**Given task**
Rewrite the rows from the first one through the line holding "picture [99, 8, 1441, 1141]", both ends included, with "transcribe" changed to "copy out" and nothing else altered.

**Information supplied**
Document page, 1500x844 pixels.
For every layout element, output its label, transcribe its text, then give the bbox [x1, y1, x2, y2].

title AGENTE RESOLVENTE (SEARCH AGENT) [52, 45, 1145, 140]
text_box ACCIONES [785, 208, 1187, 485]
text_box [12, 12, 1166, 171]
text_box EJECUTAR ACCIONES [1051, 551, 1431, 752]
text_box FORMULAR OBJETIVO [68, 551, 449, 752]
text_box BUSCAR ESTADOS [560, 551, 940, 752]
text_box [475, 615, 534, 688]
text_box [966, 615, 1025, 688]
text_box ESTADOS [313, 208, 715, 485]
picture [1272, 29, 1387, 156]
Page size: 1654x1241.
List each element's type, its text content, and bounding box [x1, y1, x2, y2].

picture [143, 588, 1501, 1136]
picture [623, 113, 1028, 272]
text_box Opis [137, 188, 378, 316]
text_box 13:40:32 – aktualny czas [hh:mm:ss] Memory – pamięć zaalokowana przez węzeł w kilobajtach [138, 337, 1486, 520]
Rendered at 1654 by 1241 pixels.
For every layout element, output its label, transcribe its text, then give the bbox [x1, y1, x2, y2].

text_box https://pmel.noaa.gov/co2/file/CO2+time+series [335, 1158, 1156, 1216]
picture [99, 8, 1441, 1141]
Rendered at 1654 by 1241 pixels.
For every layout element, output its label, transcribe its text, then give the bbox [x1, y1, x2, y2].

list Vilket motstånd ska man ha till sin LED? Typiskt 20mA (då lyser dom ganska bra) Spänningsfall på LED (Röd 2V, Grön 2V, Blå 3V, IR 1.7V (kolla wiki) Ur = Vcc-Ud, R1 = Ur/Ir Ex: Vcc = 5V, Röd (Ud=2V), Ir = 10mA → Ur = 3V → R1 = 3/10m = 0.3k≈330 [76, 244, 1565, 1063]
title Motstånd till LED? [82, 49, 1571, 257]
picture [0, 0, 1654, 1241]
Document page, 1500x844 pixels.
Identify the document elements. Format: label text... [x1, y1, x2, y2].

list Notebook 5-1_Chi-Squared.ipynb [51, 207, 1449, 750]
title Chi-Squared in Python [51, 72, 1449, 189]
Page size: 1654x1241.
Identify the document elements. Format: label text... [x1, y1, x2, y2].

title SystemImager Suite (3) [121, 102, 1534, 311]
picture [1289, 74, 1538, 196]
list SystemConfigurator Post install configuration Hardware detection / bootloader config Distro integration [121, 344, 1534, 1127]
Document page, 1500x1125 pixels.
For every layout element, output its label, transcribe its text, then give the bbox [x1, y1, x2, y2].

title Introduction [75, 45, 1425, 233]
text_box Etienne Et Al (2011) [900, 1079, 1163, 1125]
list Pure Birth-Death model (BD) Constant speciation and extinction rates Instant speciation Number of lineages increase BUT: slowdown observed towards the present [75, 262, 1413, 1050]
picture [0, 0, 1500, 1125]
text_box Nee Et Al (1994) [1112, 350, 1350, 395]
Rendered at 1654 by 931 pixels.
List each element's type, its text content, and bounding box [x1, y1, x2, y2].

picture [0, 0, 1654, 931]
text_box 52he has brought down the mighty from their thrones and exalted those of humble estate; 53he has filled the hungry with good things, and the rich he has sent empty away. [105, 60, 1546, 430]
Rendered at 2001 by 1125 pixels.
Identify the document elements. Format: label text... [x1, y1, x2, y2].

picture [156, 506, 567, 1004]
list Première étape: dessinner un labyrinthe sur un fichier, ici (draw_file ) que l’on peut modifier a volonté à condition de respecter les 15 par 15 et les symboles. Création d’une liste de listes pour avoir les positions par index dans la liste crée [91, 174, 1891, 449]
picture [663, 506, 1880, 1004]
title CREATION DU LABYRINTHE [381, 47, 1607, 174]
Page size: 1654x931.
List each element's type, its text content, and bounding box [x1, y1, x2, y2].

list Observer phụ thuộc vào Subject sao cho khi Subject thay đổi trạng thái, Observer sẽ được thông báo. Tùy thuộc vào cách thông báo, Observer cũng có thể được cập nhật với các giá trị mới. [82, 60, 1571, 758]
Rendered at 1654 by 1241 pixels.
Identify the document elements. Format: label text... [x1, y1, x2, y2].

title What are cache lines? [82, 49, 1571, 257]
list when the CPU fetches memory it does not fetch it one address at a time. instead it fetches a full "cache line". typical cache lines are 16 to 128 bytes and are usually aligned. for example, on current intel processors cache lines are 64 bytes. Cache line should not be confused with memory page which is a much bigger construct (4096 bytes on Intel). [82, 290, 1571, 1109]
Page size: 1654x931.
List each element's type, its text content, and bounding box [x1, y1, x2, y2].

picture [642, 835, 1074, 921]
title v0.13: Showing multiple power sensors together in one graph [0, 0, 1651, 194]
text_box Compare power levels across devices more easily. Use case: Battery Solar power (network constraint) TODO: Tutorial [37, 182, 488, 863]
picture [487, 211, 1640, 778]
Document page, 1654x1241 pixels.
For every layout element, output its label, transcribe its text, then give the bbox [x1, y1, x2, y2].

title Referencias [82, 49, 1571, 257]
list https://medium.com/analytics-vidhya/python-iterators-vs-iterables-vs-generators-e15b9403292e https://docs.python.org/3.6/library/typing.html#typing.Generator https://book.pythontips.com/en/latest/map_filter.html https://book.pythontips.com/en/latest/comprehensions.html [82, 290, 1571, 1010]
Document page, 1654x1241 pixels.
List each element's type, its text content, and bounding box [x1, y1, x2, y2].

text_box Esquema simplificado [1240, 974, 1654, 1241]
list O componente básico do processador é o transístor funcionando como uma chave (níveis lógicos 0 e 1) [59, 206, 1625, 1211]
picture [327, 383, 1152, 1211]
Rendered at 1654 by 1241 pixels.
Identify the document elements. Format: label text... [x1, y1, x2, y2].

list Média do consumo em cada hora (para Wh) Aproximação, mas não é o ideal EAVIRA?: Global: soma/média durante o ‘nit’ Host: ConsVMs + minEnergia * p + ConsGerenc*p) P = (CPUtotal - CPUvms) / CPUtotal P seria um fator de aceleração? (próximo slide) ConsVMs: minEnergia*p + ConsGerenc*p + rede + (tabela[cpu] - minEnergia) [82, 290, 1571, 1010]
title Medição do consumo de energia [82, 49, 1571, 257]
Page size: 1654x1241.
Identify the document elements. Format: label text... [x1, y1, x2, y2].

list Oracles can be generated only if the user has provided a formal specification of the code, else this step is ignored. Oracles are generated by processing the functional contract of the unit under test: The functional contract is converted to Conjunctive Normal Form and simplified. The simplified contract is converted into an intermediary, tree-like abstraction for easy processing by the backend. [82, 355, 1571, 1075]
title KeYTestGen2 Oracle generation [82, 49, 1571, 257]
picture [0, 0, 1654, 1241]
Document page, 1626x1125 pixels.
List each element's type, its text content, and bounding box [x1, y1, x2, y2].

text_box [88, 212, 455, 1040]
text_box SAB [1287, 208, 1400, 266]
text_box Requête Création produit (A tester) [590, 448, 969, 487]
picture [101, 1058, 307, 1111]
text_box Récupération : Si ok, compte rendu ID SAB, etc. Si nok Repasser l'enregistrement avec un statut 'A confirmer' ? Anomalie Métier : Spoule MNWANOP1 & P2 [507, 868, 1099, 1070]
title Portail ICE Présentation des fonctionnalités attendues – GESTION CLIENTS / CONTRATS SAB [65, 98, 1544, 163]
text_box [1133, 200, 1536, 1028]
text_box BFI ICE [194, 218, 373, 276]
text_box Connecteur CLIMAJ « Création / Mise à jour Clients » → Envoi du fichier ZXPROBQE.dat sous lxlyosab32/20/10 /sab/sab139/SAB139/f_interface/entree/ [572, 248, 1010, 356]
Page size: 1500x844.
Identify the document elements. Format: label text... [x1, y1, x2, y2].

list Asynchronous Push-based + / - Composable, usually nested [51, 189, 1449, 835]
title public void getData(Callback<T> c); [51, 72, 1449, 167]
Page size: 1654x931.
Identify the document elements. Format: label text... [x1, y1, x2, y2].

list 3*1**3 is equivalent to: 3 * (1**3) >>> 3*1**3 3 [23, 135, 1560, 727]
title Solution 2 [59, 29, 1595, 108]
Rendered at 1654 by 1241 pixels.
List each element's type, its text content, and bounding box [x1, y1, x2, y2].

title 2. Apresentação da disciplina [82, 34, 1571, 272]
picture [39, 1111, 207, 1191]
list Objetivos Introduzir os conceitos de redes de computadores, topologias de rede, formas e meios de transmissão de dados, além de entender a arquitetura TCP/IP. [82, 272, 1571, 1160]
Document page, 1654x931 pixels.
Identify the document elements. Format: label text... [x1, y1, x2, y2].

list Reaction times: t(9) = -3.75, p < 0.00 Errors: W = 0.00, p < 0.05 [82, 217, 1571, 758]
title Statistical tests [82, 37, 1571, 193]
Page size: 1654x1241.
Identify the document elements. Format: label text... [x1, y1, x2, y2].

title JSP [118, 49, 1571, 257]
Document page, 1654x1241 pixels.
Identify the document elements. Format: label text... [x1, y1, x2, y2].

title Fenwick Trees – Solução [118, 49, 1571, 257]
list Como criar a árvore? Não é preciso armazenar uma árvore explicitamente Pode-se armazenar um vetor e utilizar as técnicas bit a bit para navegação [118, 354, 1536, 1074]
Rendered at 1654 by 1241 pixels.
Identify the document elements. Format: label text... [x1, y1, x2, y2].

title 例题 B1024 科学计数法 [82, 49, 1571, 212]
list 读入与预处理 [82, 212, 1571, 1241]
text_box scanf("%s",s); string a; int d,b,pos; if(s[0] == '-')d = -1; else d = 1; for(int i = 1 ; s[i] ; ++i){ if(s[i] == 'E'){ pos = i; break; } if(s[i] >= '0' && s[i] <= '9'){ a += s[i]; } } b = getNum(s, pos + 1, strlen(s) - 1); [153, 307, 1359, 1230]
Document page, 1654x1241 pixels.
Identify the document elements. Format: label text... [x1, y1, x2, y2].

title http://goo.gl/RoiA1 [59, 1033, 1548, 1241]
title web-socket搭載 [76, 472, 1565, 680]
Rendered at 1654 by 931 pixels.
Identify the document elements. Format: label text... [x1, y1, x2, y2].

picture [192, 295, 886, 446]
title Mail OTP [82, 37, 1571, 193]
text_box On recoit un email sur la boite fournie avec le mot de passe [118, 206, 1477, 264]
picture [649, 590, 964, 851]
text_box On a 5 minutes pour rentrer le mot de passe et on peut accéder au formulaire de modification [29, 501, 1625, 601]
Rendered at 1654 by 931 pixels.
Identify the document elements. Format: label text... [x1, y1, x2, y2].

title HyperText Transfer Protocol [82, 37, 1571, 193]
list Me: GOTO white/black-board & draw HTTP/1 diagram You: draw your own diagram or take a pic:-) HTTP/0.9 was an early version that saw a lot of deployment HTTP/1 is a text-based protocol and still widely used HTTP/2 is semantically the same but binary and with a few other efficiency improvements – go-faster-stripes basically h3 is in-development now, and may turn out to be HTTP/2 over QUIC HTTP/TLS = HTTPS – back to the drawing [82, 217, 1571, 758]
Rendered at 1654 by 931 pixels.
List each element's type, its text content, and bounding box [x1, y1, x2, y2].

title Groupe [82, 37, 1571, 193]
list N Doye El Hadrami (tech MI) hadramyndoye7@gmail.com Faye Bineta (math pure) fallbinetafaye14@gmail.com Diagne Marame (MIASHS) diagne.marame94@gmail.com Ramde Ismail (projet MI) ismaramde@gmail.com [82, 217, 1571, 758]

**Exercise response**
Document page, 1500x844 pixels.
For every layout element, output its label, copy out its text, then give the bbox [x1, y1, x2, y2].

title AGENTE RESOLVENTE (SEARCH AGENT) [52, 45, 1145, 140]
text_box ACCIONES [785, 208, 1187, 485]
text_box [12, 12, 1166, 171]
text_box EJECUTAR ACCIONES [1051, 551, 1431, 752]
text_box FORMULAR OBJETIVO [68, 551, 449, 752]
text_box BUSCAR ESTADOS [560, 551, 940, 752]
text_box [475, 615, 534, 688]
text_box [966, 615, 1025, 688]
text_box ESTADOS [313, 208, 715, 485]
picture [1272, 29, 1387, 156]
Page size: 1654x1241.
List each element's type, its text content, and bounding box [x1, y1, x2, y2].

picture [143, 588, 1501, 1136]
picture [623, 113, 1028, 272]
text_box Opis [137, 188, 378, 316]
text_box 13:40:32 – aktualny czas [hh:mm:ss] Memory – pamięć zaalokowana przez węzeł w kilobajtach [138, 337, 1486, 520]
Rendered at 1654 by 1241 pixels.
For every layout element, output its label, copy out its text, then give the bbox [x1, y1, x2, y2].

text_box https://pmel.noaa.gov/co2/file/CO2+time+series [335, 1158, 1156, 1216]
picture [99, 8, 1441, 1141]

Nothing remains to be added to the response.